__WHAT TO WORK ON__
A complete answer includes every line below with the word "vous".

Stored entries
= Beginning of Section =
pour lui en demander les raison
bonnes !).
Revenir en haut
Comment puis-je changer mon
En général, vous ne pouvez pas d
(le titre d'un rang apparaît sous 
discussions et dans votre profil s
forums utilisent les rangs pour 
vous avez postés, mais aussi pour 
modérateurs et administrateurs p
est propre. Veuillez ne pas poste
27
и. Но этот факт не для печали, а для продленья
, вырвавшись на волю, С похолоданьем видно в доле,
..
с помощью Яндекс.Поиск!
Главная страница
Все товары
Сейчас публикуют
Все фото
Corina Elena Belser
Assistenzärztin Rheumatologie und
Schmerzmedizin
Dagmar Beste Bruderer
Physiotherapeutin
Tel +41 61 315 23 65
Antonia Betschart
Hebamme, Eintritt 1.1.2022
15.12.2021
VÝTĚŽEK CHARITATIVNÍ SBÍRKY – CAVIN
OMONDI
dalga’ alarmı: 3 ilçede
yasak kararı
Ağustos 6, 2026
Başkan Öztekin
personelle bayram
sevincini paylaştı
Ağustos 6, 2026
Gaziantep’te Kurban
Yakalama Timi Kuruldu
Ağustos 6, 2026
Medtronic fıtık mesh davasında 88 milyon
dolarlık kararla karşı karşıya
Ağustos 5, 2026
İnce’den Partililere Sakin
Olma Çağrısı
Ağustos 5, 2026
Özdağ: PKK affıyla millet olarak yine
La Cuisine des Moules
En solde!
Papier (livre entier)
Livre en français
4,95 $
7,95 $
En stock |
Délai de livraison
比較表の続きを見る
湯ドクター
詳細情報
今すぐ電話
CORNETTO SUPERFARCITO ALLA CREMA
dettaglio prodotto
= End of Section =
__PROBLEM SOLUTION__
En général, vous ne pouvez pas d
vous avez postés, mais aussi pour 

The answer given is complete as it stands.